* [EXTRACT]:
----

This won’t work for everyone, but here’s what livingHR is doing to prepare our team to go remote:

  • Notifying clients we are working virtually and offering additional ways to support them
  • Providing food kits
  • Distributing cleaning supplies (including a creative solution to distributing the industrial-sized hand sanitizer haul that we got our hands on)
  • Utilizing text, zoom, and chat channels to ask questions internally
  • Restricting work-related travel for employees and providing information to address other travel
  • Offering to tool our team with items that will help minimize distraction when working from home (sound machines, noise cancelling headphones, etc.)
  • Creating back-up buddies for unforeseen circumstances that working remotely may introduce
  • Reminding people to take mental breaks, walks, and use apps like headspace and calm to find daily peace and resets
  • Encouraging breaks from media

Lastly, here are some tips for working remote from real humans who work remote:

  • Keep your routine (wake-up times, meals, etc.)

----

* [DATA PROVIDED]:
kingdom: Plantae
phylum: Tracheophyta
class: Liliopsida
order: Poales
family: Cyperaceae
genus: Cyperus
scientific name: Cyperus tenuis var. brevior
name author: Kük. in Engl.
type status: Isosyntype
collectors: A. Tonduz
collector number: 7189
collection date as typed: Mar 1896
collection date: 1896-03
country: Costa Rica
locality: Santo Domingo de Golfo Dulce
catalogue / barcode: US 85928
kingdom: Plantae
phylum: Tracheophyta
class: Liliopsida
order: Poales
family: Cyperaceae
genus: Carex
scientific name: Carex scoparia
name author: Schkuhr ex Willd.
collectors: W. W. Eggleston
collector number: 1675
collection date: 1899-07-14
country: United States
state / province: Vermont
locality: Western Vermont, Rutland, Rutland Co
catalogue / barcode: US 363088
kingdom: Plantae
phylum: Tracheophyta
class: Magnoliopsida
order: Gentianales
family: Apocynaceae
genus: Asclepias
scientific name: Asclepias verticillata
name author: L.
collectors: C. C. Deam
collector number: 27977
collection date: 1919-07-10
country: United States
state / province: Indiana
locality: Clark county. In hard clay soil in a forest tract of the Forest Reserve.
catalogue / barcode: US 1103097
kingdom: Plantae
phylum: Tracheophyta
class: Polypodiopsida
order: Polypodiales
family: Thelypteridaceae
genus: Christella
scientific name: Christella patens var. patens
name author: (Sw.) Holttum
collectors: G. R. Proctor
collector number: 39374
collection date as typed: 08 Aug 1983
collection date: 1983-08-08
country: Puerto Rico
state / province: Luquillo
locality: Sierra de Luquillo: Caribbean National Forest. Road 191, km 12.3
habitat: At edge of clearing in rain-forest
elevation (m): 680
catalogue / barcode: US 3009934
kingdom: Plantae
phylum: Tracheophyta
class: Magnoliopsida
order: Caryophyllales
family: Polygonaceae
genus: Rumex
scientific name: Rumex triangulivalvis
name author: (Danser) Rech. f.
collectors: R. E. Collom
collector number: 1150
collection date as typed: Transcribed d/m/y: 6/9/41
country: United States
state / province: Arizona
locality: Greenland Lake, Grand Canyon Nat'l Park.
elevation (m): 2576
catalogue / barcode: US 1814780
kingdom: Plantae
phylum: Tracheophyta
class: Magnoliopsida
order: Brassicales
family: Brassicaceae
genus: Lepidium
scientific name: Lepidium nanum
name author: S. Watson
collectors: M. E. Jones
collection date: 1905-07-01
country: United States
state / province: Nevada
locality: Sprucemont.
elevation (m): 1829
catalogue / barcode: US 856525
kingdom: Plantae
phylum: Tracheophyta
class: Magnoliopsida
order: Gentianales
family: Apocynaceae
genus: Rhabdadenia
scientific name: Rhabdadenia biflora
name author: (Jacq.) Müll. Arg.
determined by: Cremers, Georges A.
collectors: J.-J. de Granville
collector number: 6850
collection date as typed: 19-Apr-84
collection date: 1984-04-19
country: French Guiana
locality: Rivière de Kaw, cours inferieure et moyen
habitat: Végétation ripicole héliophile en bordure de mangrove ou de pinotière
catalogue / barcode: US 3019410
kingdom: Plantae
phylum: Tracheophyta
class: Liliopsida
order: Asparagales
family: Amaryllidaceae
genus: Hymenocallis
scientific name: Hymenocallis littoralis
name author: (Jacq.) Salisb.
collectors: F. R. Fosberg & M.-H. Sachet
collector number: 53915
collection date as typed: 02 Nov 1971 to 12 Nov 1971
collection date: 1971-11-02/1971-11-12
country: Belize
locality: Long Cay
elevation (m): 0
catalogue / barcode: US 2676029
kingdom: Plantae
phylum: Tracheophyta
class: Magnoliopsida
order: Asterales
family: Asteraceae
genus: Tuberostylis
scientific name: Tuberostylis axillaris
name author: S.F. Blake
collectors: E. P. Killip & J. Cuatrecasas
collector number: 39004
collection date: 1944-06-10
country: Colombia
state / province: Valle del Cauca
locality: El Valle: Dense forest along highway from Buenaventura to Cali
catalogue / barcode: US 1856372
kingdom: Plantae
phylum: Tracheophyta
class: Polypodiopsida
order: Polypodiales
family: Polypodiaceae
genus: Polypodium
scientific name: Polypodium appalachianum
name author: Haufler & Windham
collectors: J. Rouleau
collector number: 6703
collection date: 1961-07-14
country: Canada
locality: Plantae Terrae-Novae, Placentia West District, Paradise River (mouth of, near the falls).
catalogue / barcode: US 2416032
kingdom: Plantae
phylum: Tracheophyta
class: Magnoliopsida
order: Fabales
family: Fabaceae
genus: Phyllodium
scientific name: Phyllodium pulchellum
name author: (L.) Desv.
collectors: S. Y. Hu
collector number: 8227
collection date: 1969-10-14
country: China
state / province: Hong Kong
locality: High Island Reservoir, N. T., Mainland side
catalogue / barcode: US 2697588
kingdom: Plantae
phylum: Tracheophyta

----

* [TASK DETAILS]:
Quote the remote-work text word for word, starting with "This won’t work" and going on through "cancelling headphones, etc.)". The records have no connection to the remote-work text.

* [EXPECTED ANSWER]:
This won’t work for everyone, but here’s what livingHR is doing to prepare our team to go remote:

  • Notifying clients we are working virtually and offering additional ways to support them
  • Providing food kits
  • Distributing cleaning supplies (including a creative solution to distributing the industrial-sized hand sanitizer haul that we got our hands on)
  • Utilizing text, zoom, and chat channels to ask questions internally
  • Restricting work-related travel for employees and providing information to address other travel
  • Offering to tool our team with items that will help minimize distraction when working from home (sound machines, noise cancelling headphones, etc.)